━━━ TEXT SECTION ━━━

Examples of Excretion (Active, Kidney-Only, Passive-Tubular Reabsorption, Biliary)

A

Penicillin: An antibiotic. Works via B-lactam ring.

  • Has a very short half life (~30 minutes) due to active excretion transport; SLC/OAT transporters
  • Probenecid is an anti-uric acid drug that competes for OAT w/ penicillin; increase t1/2 penicillin

Digoxin (Digitalis): Medication used to treat CHF, Arrhythmias; Only elimination is via the kidneys

  • Makes heart contractions stronger which in turn increases GFR (glomerular filtration rate)

━━━ INFORMATION SHOWN ━━━

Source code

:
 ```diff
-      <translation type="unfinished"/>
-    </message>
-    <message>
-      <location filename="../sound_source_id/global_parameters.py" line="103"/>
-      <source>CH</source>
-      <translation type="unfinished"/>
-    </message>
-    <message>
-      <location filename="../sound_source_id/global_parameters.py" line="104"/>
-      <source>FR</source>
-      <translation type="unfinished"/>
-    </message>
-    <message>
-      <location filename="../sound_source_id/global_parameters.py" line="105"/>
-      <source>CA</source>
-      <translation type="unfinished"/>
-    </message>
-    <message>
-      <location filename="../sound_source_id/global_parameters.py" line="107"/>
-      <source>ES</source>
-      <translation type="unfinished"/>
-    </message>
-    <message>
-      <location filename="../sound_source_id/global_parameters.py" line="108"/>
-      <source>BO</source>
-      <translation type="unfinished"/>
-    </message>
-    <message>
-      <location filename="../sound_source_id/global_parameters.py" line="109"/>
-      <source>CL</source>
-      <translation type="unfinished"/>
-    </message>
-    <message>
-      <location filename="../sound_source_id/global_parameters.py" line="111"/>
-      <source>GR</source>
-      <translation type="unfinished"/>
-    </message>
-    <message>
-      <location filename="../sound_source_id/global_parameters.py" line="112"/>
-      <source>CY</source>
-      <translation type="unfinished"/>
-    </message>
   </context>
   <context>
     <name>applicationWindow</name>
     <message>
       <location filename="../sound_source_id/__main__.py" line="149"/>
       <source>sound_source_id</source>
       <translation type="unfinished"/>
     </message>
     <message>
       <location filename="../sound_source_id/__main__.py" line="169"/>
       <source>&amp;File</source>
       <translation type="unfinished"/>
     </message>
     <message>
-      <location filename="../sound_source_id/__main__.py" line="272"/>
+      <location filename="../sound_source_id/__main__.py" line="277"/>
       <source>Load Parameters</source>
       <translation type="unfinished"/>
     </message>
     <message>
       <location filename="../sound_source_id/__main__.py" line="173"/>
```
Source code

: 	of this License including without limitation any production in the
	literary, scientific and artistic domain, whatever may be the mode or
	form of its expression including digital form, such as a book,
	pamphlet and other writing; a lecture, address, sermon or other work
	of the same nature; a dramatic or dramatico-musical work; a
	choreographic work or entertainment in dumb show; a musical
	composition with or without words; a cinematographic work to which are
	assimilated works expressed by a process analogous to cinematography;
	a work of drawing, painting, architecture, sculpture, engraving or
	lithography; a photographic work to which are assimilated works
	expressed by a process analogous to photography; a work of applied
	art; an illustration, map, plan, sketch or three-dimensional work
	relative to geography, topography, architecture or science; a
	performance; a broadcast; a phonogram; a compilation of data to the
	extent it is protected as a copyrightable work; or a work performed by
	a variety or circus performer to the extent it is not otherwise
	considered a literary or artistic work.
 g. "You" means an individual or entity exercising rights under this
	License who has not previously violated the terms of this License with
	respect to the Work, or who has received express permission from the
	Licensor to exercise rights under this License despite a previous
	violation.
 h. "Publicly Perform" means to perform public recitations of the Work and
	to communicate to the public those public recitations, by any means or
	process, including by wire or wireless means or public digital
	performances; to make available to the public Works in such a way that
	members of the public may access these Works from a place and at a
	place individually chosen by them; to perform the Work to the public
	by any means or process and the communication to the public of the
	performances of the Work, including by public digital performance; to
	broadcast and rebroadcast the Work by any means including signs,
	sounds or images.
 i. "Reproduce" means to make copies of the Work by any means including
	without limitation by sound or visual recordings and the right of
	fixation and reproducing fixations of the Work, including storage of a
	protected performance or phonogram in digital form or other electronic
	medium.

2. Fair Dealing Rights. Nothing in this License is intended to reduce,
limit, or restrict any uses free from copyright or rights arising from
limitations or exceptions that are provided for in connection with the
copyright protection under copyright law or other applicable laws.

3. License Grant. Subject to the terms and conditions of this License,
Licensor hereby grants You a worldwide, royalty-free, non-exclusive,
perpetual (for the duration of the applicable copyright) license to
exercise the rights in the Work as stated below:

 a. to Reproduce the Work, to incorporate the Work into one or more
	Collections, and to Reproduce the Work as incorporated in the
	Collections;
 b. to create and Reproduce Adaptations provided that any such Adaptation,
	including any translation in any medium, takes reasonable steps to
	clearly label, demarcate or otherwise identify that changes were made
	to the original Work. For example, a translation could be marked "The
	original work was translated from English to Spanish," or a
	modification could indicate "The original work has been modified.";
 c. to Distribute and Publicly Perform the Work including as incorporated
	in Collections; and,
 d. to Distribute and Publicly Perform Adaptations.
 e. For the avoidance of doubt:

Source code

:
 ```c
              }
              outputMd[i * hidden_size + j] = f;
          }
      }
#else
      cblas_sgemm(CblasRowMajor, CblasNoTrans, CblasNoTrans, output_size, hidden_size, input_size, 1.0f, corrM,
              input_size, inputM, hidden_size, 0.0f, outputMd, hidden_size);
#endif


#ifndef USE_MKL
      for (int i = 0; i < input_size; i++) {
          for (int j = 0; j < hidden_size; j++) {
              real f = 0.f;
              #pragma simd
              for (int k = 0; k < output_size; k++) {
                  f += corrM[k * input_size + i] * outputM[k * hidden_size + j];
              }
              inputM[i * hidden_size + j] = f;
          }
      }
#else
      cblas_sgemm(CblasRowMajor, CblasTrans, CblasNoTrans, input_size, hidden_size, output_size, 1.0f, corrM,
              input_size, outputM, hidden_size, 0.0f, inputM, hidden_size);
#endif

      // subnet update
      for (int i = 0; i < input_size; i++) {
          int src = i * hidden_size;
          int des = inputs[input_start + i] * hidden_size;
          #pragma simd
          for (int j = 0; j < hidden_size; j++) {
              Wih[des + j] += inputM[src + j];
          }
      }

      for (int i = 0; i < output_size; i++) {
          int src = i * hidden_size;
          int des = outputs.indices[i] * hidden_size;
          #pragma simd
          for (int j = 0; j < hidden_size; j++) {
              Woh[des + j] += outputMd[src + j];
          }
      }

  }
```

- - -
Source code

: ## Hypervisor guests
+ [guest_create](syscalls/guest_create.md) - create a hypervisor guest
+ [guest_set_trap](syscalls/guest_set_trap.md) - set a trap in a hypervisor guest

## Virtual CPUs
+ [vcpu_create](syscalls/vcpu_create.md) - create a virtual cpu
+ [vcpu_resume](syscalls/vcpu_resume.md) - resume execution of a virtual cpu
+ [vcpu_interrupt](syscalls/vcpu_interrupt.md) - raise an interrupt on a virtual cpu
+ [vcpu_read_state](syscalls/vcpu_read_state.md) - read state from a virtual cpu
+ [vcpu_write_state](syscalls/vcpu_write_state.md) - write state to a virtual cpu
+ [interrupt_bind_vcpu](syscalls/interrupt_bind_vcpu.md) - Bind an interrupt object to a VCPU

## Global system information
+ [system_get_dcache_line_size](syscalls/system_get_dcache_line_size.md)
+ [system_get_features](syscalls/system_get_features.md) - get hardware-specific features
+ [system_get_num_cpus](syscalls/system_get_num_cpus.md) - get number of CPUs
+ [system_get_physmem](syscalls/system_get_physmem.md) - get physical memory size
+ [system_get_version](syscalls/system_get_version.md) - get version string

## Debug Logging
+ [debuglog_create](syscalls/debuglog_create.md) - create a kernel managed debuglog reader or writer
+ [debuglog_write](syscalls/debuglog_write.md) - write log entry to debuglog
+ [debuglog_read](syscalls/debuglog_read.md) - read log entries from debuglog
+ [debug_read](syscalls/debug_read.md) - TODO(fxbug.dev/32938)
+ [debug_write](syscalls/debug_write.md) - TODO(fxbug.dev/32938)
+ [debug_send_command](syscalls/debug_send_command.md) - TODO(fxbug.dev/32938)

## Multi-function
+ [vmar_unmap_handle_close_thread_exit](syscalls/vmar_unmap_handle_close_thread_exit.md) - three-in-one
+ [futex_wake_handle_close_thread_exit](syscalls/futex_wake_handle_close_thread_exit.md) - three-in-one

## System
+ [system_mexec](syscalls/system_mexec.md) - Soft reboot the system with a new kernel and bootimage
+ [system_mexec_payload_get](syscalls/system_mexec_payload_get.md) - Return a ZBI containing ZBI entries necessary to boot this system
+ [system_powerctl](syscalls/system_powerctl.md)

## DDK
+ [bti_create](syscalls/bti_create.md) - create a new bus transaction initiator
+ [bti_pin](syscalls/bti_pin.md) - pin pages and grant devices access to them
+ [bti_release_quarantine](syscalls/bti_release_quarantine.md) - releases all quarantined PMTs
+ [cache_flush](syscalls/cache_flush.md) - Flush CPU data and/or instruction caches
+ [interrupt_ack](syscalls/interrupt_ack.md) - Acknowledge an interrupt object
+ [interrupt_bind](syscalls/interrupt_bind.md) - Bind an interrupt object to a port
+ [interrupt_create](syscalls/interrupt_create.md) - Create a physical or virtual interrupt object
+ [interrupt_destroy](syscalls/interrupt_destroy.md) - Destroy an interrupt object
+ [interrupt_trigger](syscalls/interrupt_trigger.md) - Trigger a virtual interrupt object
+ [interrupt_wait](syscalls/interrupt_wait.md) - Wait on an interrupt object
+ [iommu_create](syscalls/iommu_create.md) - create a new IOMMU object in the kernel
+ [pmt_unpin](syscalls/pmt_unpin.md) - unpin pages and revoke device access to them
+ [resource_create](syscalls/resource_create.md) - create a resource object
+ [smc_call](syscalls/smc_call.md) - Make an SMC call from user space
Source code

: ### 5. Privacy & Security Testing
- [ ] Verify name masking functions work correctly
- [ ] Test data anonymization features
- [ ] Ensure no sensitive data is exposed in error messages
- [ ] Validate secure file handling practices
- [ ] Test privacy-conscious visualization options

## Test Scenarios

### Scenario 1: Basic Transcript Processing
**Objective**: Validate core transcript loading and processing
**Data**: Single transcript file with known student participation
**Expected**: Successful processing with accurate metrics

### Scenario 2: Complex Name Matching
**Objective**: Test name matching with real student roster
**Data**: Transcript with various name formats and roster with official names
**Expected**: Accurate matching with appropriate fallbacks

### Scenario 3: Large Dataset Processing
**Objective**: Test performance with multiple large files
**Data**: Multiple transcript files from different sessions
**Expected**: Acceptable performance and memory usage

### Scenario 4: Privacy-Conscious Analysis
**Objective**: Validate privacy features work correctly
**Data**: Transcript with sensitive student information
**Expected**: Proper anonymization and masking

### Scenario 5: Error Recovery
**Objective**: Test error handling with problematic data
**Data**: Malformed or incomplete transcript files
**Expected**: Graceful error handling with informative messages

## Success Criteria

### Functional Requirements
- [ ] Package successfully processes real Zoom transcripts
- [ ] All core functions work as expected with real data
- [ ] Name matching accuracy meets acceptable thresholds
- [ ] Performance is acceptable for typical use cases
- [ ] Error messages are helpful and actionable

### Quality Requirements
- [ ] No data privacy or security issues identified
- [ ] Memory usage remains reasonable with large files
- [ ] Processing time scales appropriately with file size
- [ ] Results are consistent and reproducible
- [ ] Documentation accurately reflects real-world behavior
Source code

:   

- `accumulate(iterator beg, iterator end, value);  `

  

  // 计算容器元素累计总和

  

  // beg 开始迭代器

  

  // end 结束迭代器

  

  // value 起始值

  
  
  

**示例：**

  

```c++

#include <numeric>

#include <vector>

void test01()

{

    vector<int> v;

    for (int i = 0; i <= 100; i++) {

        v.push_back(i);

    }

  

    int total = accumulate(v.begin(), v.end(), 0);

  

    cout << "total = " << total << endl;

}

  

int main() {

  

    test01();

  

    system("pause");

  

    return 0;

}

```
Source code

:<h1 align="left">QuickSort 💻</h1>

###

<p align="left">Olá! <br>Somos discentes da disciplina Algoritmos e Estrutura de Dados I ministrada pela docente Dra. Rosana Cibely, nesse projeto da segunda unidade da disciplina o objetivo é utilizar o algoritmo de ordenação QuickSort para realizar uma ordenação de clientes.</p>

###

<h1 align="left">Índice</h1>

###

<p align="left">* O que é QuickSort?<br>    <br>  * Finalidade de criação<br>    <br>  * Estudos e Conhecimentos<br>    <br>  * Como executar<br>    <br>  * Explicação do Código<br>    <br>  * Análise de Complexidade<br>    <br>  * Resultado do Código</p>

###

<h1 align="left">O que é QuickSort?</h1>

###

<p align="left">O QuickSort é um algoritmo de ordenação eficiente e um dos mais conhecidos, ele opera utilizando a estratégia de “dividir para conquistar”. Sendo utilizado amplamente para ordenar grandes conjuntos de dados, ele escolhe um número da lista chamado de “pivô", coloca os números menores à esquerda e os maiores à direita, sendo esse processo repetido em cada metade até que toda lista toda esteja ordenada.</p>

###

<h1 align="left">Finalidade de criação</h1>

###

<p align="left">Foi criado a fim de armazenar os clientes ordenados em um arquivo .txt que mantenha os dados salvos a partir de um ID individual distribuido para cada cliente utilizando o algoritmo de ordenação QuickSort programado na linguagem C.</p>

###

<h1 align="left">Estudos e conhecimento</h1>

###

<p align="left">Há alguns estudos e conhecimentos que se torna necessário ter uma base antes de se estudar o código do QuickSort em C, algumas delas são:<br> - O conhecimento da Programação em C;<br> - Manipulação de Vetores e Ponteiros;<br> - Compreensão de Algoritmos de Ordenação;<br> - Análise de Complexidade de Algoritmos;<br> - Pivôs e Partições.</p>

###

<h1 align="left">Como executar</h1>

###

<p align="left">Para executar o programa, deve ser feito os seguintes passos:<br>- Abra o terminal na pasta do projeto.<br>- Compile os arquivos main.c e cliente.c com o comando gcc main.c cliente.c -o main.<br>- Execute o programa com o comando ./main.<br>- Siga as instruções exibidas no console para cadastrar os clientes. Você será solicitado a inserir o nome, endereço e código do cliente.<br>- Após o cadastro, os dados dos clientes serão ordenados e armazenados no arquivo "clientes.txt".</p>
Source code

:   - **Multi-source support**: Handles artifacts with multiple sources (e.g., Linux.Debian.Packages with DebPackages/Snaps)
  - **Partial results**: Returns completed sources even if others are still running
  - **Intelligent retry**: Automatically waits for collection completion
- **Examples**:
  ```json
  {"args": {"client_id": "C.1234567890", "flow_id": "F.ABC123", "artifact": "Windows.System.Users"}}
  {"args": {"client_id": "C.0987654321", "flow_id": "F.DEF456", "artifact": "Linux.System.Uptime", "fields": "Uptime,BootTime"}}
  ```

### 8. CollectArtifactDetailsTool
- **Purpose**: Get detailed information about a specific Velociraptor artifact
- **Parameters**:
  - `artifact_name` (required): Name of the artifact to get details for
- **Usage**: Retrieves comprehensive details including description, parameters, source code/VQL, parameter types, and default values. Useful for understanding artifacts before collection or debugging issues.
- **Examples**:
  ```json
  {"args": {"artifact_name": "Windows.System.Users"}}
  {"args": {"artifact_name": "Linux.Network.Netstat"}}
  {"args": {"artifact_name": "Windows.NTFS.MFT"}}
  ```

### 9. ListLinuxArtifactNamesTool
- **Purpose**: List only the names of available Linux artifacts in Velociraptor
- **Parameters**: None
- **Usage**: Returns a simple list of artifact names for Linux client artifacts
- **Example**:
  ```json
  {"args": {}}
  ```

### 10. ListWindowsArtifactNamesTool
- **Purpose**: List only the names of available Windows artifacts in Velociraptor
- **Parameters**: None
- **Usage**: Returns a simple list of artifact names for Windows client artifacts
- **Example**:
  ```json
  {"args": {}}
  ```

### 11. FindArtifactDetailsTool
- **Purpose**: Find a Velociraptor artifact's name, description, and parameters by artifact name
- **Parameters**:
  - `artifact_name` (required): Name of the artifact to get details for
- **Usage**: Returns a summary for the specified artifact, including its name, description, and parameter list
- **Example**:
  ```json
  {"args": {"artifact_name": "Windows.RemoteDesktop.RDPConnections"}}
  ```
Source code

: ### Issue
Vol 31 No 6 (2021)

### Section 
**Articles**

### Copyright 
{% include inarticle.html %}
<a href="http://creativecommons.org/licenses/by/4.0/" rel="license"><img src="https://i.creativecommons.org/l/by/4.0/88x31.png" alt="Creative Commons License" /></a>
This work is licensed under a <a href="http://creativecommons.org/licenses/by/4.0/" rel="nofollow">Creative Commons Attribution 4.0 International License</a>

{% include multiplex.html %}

━━━

# THINGS TO DO:
(a) Please decide whether each statement agrees with the excretion notes, answering yes or no and quoting the deciding words. (i) Penicillin's half life is about 30 minutes. (ii) Probenecid shortens the half life of penicillin. (iii) Digoxin is eliminated by routes other than the kidneys.
(b) Answer from the excretion notes, one line each:
(i) What kind of drug is probenecid?
(ii) Which conditions is digoxin used to treat?
(iii) Through what structure does penicillin work?

# TASK SOLUTIONS:
(a)
(i) Yes: "Has a very short half life (~30 minutes)"
(ii) No: "increase t1/2 penicillin"
(iii) No: "Only elimination is via the kidneys"

(b)
(i) An anti-uric acid drug
(ii) CHF and arrhythmias
(iii) The B-lactam ring